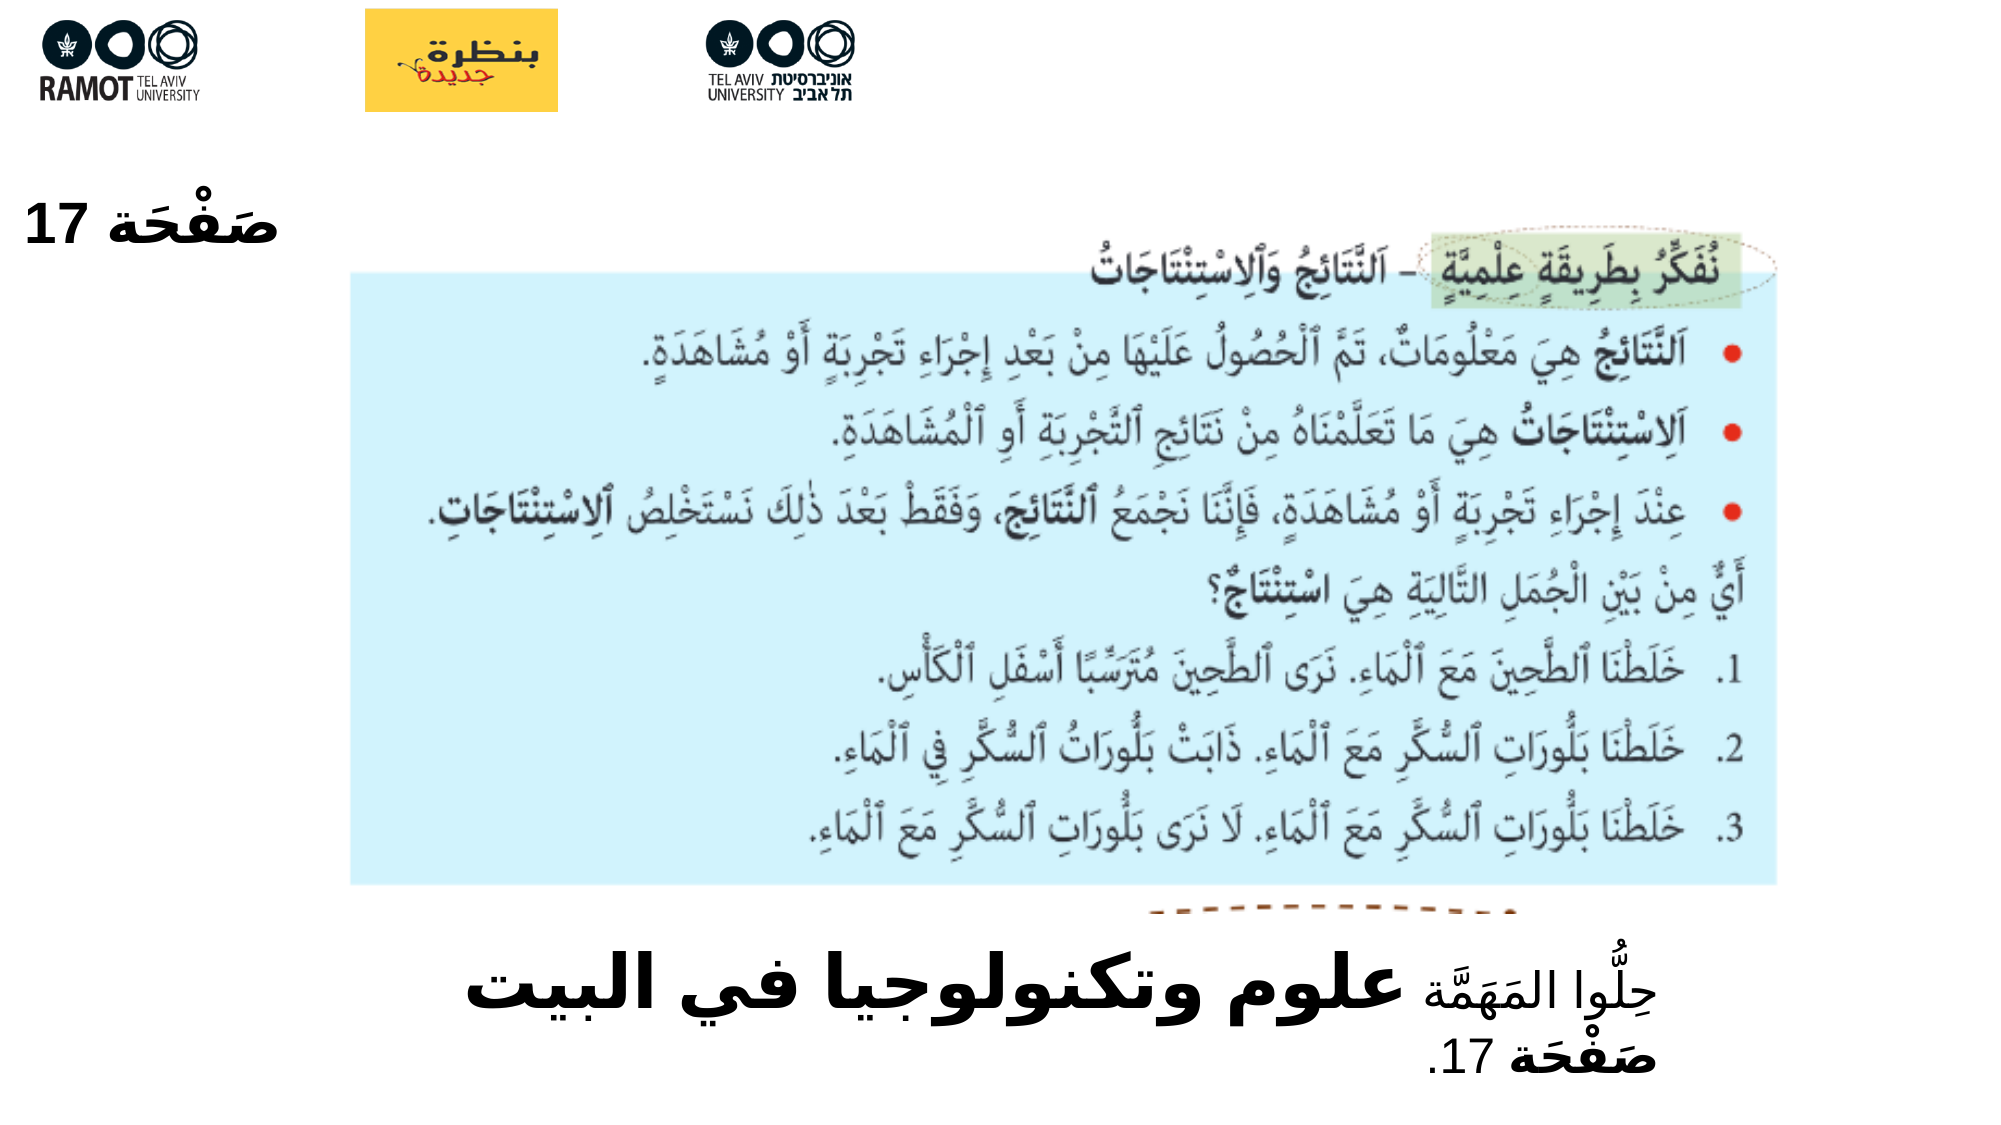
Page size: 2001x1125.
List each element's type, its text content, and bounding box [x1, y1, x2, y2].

picture [327, 211, 1793, 914]
text_box صَفْحَة 17 [0, 177, 313, 263]
text_box حِلُّوا المَهَمَّة علوم وتكنولوجيا في البيت صَفْحَة 17. [445, 925, 1675, 1091]
picture [37, 8, 857, 113]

▬▬▬▬▬▬▬▬▬▬

• ASSIGNED TASK: Copy the entries exactly. Leave the pictures out.

• ANSWER BELOW:
Page size: 2001x1125.
List each element's type, its text content, and bounding box [x1, y1, x2, y2].

picture [327, 211, 1793, 914]
text_box صَفْحَة 17 [0, 177, 313, 263]
text_box حِلُّوا المَهَمَّة علوم وتكنولوجيا في البيت صَفْحَة 17. [445, 925, 1675, 1091]
picture [37, 8, 857, 113]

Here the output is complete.